# What this task involves
When you retype the data, keep every word exactly and include none of the pictures.

# Input records

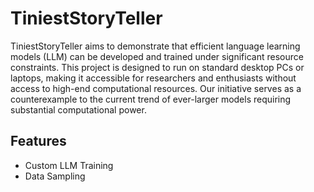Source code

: # TiniestStoryTeller

TiniestStoryTeller aims to demonstrate that efficient language learning models (LLM) can be developed and trained under significant resource constraints. This project is designed to run on standard desktop PCs or laptops, making it accessible for researchers and enthusiasts without access to high-end computational resources. Our initiative serves as a counterexample to the current trend of ever-larger models requiring substantial computational power.


## Features

- Custom LLM Training
- Data Sampling 

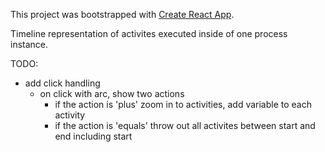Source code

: This project was bootstrapped with [Create React App](https://github.com/facebookincubator/create-react-app).

Timeline representation of activites executed inside of one process instance.

TODO:
  * add click handling
    * on click with arc, show two actions
      * if the action is 'plus' zoom in to activities, add variable to each activity
      * if the action is 'equals' throw out all activites between start and end including start
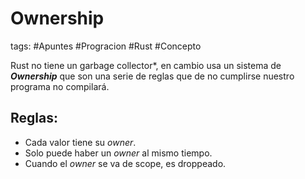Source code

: # Ownership

tags: #Apuntes #Progracion #Rust #Concepto

Rust no tiene un garbage collector*, en cambio usa un sistema de ***Ownership*** que son una serie de reglas que de no cumplirse nuestro programa no compilará.

## Reglas:
- Cada valor tiene su *owner*.
- Solo puede haber un *owner* al mismo tiempo.
- Cuando el *owner* se va de scope, es droppeado.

# Solution for this task
Source code

: # TiniestStoryTeller

TiniestStoryTeller aims to demonstrate that efficient language learning models (LLM) can be developed and trained under significant resource constraints. This project is designed to run on standard desktop PCs or laptops, making it accessible for researchers and enthusiasts without access to high-end computational resources. Our initiative serves as a counterexample to the current trend of ever-larger models requiring substantial computational power.


## Features

- Custom LLM Training
- Data Sampling 

Source code

: This project was bootstrapped with [Create React App](https://github.com/facebookincubator/create-react-app).

Timeline representation of activites executed inside of one process instance.

TODO:
  * add click handling
    * on click with arc, show two actions
      * if the action is 'plus' zoom in to activities, add variable to each activity
      * if the action is 'equals' throw out all activites between start and end including start
Source code

: # Ownership

tags: #Apuntes #Progracion #Rust #Concepto

Rust no tiene un garbage collector*, en cambio usa un sistema de ***Ownership*** que son una serie de reglas que de no cumplirse nuestro programa no compilará.

## Reglas:
- Cada valor tiene su *owner*.
- Solo puede haber un *owner* al mismo tiempo.
- Cuando el *owner* se va de scope, es droppeado.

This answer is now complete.